Wednesday, 18 July 2012

The Coin Collectors' Manual

 http://books.google.co.uk/books?id=DfdaKwgncJYC&pg=PA348&img=1&zoom=3&hl=en&sig=ACfU3U0nKj0gM4LddqTJjOwKC8ZdqXAZEw&ci=3%2C107%2C962%2C730&edge=0

The problem with delving into research is that, inevitably, a piece of information will lead to knew discoveries, which will start the whole researching process again. It's not surprising therefore that more posts have come from what was suppose to be a quick look into some of the more forgotten ancient Greek and Roman feminine names. This time, though, the list covers names exclusively from ancient Rome. It was taken from a book titled The Coin Collectors' Manual Vol II written by Henry Noel Humphreys. It turned out to be a fantastic source, especially if you have a little bit of time to spare (or waste). It can be found here. 


Aviola - A Roman cognomen likely derived from the Latin avis meaning 'bird'. Although my Latin is non-existent, and I'm taking stab in the dark, I would add that perhaps the meaning of 'little bird' fits even better, but that's just guess work.
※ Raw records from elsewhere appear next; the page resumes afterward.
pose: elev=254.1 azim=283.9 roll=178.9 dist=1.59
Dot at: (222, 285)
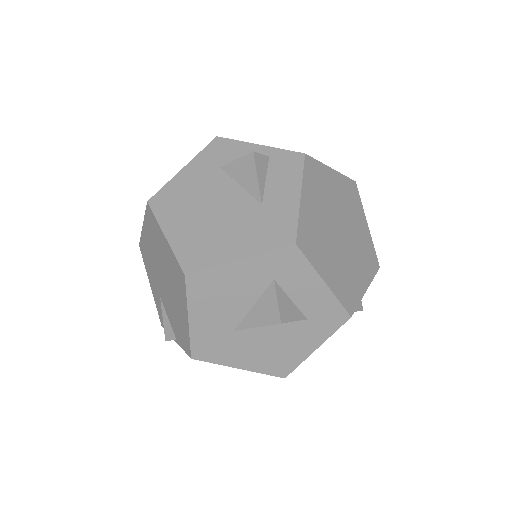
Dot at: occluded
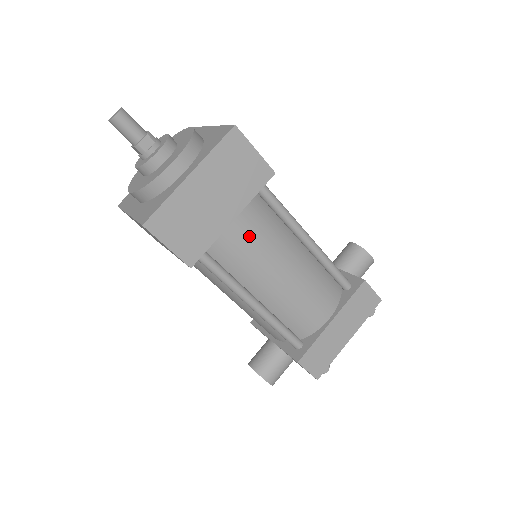
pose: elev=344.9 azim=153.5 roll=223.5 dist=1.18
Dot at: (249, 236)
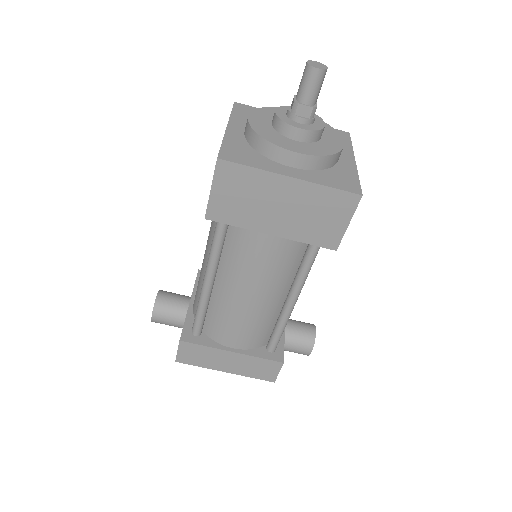
Dot at: (265, 253)
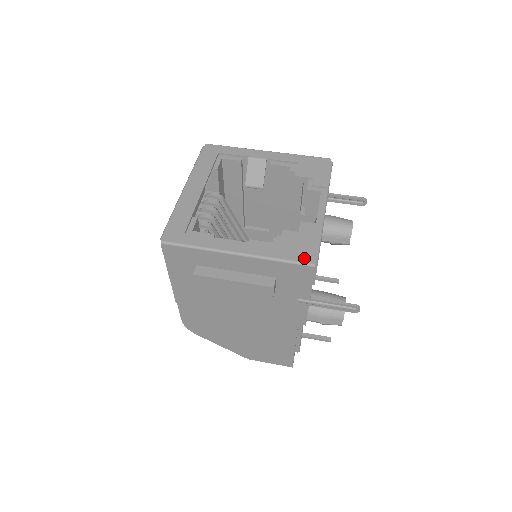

For those who like Avalon, Avery or Aviva, Aviola might be one to add to the list. 

Axilla - It's one of those cases where a lovely name hides a bad meaning, this time that of 'armpit'. Two reasons why Axilla was included despite her rather unattractive little secret: Lou's wonderful post on Axel and Axelle made me think that Axilla could slot right in next to them, and because of her tough, no-nonsense vibe that she has going on. 
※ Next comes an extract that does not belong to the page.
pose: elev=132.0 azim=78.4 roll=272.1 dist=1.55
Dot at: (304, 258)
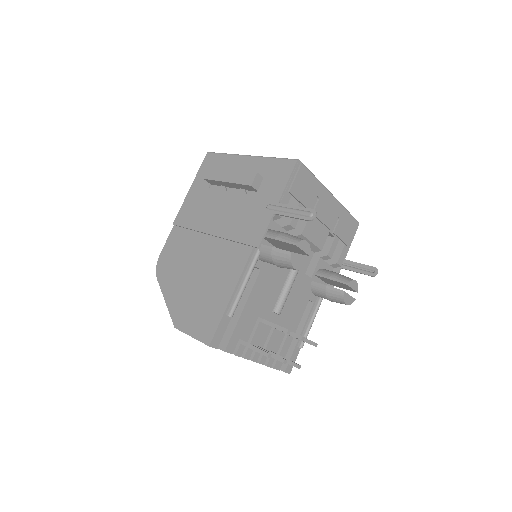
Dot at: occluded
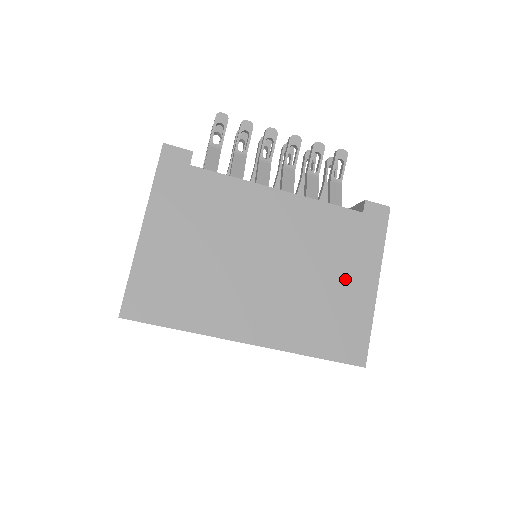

Dolabella - Considering how popular Isabella is, and how most names with the possible nicknames of Belle or Bella have climbed up the chart (Arabella was #545 in 2000 and ten years late she's at #228. Annabelle was at #167 but in 2010 had cracked the top 100 at #87), it seemed only right to include Dolabella in the mix. It was a Roman cognomen, from the Latin dolabra meaning 'pick-ax', and a branch of the gens Cornelia.

Luria - Nuria is quite popular in Portugal at the moment (#42 in 2011). Just head into a church during baptism days and you'll find little Nurias all over the place, which is why Luria seems so usable to me. The Manual mentions that the Luria Roman family is of 'doubtful extraction', and there is very little written about them that I can find. There is, however, a town in Italy named Santa Luria, but not much information on how the town got its name.  

http://books.google.co.uk/books?id=8POHjT8eLmoC&pg=PP10&img=1&zoom=3&hl=en&sig=ACfU3U31dbS6yRluxZKc_FMwg2jUpBNTiA&ci=540%2C1254%2C426%2C219&edge=0

Mindia - Like Luria, there is little information about the origins of the Mindia family and their name. We do know that Lucius Mindius was a Roman aristocrat and senator. He married Salonina Matidia and had a daughter named Mindia Matidia. Mindia seems very wearable, not as fluffy pink as Mindy but with all of India's coolness. 

Naevia - I was a huge fan of Sparticus: Blood and Sand, but I'd never noticed that there was a character by the name of Naevia. It is another Roman cognomen, this time from the Latin naevus meaning 'birthmark'. One of Naevia's attractions is that she sounds somewhat like Nevaeh without carrying all the stigma attached to the name.

Rubria - The name of an Imperial Vestal Virgin, and of a Roman law which allowed a colony on the ruins of Carthage. It comes from the Latin ruber meaning 'red'. Similar names include Rubrica, 'red earth', and popular Ruby (#7).

Salvia -  She looks a bit like Sylvia, and they both share Roman origins, but Salvia is earthier and greener. She comes from the Latin salvere 'to feel well and healthy' and is another name for the herb sage. Perhaps a nice masculine form of Salvia could be Salve, the Latin for 'well'. 

Verina - Aelia Verina was an Empress consort to Leo I, and there was a saint Verena from Egypt. The name comes from the Latin verus meaning 'true'. Of all the names on the list, this is the only one that seems to have stuck around, even ranking three times in 1890, 1895 and 1898 in the American chart. 

Vettia - Volusia Vettia Maeciana was the wife of Avidius Cassius, a Roman general who usurped the throne and ruled Syria and Egypt for a brief time. The name means 'bent outwards' and likely has to do with the appearance of one of the family's ancestors.